* [Raw data]:
========================
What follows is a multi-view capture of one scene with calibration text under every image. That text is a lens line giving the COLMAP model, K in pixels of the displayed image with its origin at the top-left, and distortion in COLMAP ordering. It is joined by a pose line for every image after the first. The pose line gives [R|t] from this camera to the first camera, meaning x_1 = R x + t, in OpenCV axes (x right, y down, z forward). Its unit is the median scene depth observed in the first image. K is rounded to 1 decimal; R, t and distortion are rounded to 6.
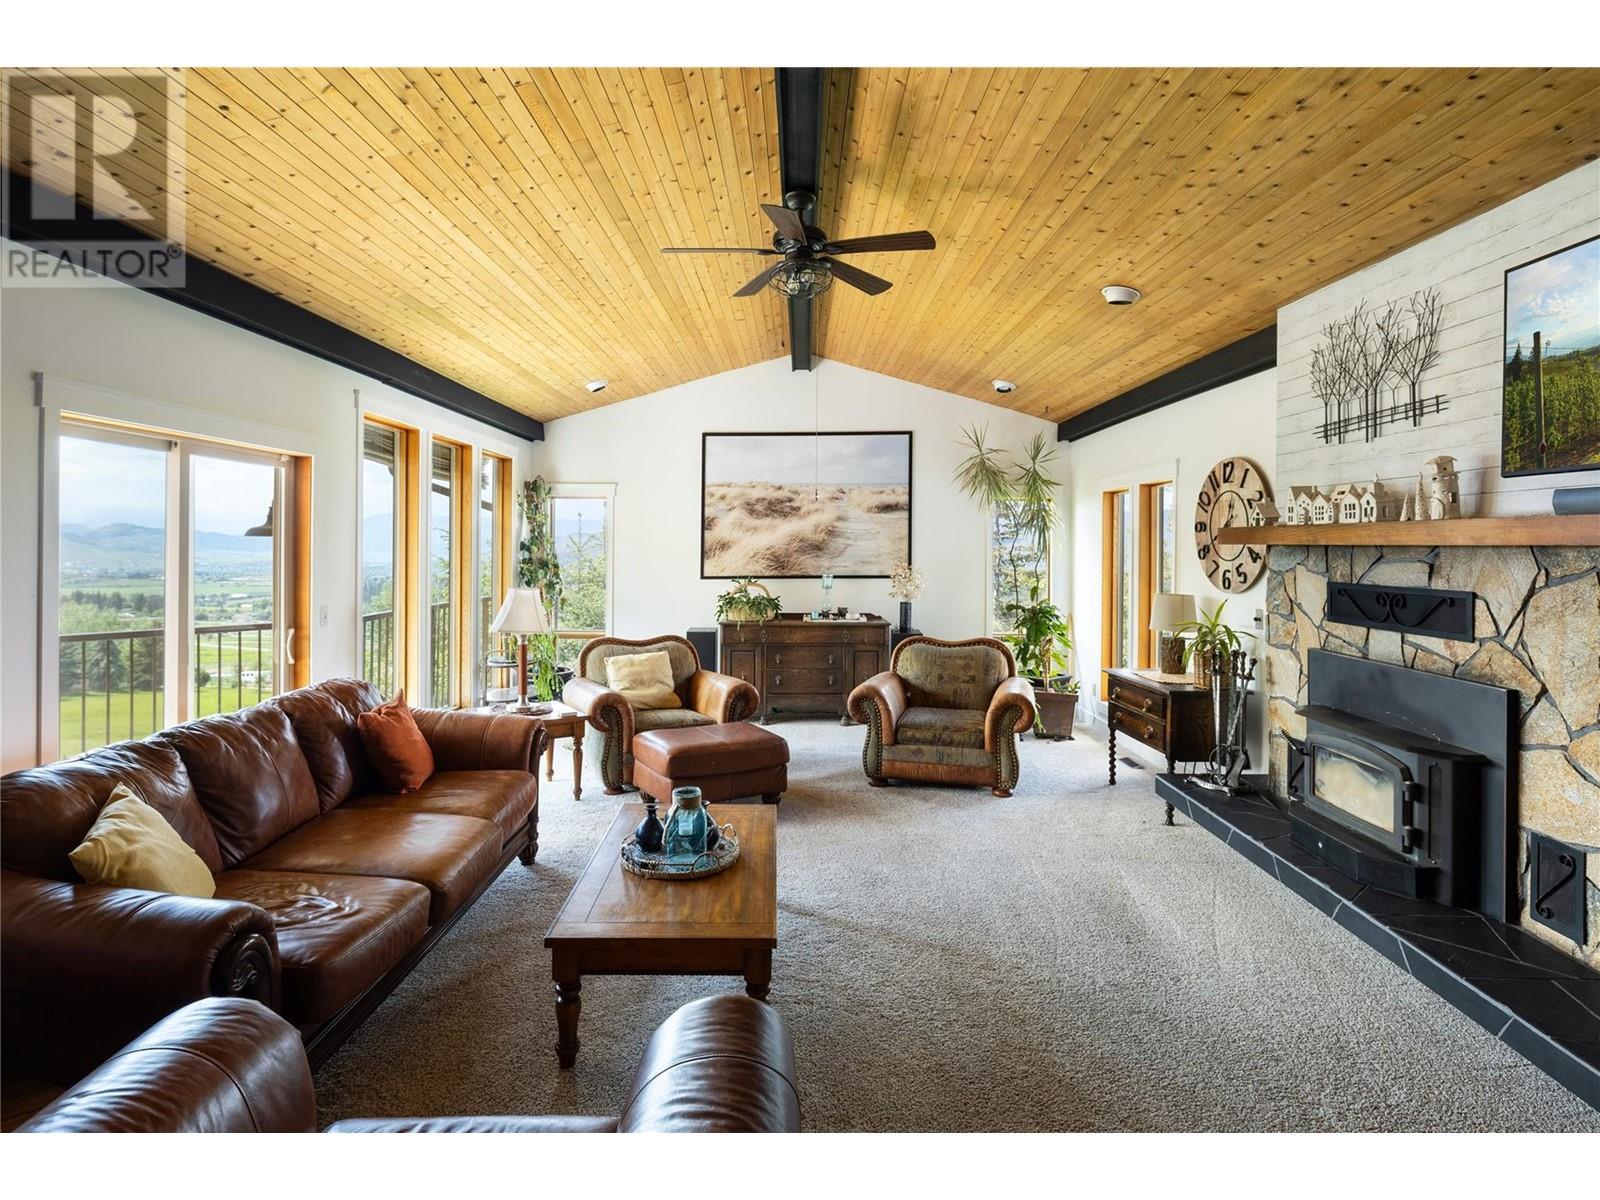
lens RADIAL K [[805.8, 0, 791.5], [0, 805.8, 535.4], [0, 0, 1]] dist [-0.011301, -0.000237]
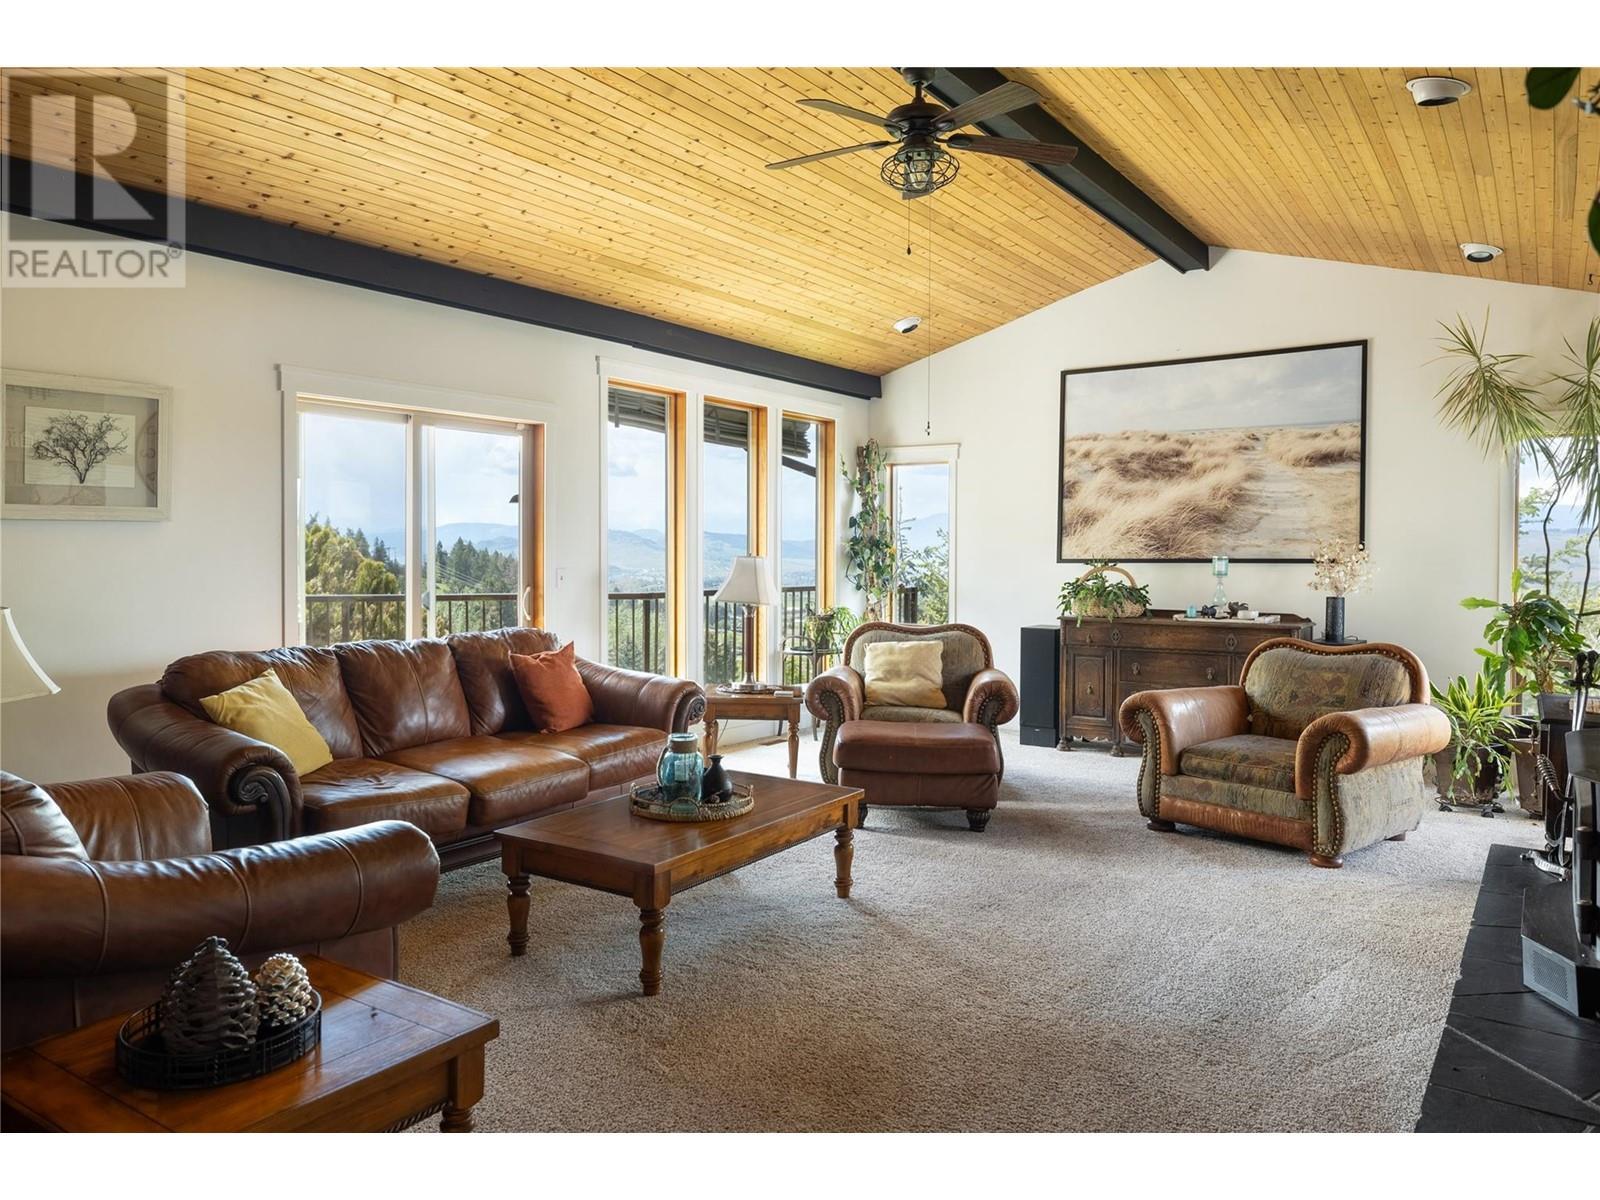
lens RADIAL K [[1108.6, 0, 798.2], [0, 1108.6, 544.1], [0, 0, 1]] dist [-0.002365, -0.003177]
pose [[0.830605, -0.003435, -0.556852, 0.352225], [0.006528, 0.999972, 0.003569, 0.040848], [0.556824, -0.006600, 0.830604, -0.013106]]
========================
* [What to work on]: When you copy the listing above, reproduce every line exactly and skip the images.

* [Solution]:
What follows is a multi-view capture of one scene with calibration text under every image. That text is a lens line giving the COLMAP model, K in pixels of the displayed image with its origin at the top-left, and distortion in COLMAP ordering. It is joined by a pose line for every image after the first. The pose line gives [R|t] from this camera to the first camera, meaning x_1 = R x + t, in OpenCV axes (x right, y down, z forward). Its unit is the median scene depth observed in the first image. K is rounded to 1 decimal; R, t and distortion are rounded to 6.
lens RADIAL K [[805.8, 0, 791.5], [0, 805.8, 535.4], [0, 0, 1]] dist [-0.011301, -0.000237]
lens RADIAL K [[1108.6, 0, 798.2], [0, 1108.6, 544.1], [0, 0, 1]] dist [-0.002365, -0.003177]
pose [[0.830605, -0.003435, -0.556852, 0.352225], [0.006528, 0.999972, 0.003569, 0.040848], [0.556824, -0.006600, 0.830604, -0.013106]]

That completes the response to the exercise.